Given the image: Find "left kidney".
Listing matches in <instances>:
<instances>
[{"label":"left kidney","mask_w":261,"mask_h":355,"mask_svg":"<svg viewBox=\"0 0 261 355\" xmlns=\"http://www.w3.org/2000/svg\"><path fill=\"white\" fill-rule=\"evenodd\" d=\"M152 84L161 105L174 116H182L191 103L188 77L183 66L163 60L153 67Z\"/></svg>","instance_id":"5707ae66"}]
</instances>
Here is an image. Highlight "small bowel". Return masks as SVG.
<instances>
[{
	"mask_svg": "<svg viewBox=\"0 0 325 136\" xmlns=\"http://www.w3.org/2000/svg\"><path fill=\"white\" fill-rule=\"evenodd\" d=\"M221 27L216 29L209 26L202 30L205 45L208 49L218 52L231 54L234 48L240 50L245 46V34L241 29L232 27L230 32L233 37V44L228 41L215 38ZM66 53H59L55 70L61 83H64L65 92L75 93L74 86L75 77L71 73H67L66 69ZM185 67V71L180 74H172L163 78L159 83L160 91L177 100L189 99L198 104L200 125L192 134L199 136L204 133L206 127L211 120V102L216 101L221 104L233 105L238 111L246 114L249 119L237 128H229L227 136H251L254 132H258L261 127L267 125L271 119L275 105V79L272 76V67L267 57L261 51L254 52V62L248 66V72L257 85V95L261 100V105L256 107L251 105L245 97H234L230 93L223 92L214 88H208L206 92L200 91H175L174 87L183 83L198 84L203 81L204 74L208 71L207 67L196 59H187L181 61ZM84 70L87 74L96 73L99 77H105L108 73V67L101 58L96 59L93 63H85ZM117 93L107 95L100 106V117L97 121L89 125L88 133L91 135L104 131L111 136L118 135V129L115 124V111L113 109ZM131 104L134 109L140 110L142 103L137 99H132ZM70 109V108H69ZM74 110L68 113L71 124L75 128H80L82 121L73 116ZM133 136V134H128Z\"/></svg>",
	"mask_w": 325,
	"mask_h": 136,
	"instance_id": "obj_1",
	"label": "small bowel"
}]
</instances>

◆ **GOAL**
Can you reproduce all of the material above verbatim, with no changes?

◆ **ANSWER**
Given the image: Find "left kidney".
Listing matches in <instances>:
<instances>
[{"label":"left kidney","mask_w":261,"mask_h":355,"mask_svg":"<svg viewBox=\"0 0 261 355\" xmlns=\"http://www.w3.org/2000/svg\"><path fill=\"white\" fill-rule=\"evenodd\" d=\"M152 84L161 105L174 116H182L191 103L188 77L183 66L163 60L153 67Z\"/></svg>","instance_id":"5707ae66"}]
</instances>
Here is an image. Highlight "small bowel". Return masks as SVG.
<instances>
[{
	"mask_svg": "<svg viewBox=\"0 0 325 136\" xmlns=\"http://www.w3.org/2000/svg\"><path fill=\"white\" fill-rule=\"evenodd\" d=\"M221 27L216 29L209 26L202 30L205 45L208 49L218 52L231 54L234 48L240 50L245 46V34L241 29L232 27L230 32L233 37V44L228 41L215 38ZM66 53H59L55 70L61 83H64L65 92L75 93L74 86L75 77L71 73H67L66 69ZM185 67V71L180 74H172L163 78L159 83L160 91L177 100L189 99L198 104L200 125L192 134L199 136L204 133L206 127L211 120V102L216 101L221 104L233 105L238 111L246 114L249 119L237 128H229L227 136H251L254 132H258L261 127L267 125L271 119L275 105V79L272 76V67L267 57L261 51L254 52V62L248 66V72L257 85V95L261 100V105L256 107L251 105L245 97H234L230 93L223 92L214 88H208L206 92L200 91H175L174 87L183 83L198 84L203 81L204 74L208 71L207 67L196 59H187L181 61ZM84 70L87 74L96 73L99 77H105L108 73V67L101 58L96 59L93 63H85ZM117 93L107 95L100 106V117L97 121L89 125L88 133L91 135L104 131L111 136L118 135V129L115 124V111L113 109ZM131 104L134 109L140 110L142 103L137 99H132ZM70 109V108H69ZM74 110L68 113L71 124L75 128H80L82 121L73 116ZM133 136V134H128Z\"/></svg>",
	"mask_w": 325,
	"mask_h": 136,
	"instance_id": "obj_1",
	"label": "small bowel"
}]
</instances>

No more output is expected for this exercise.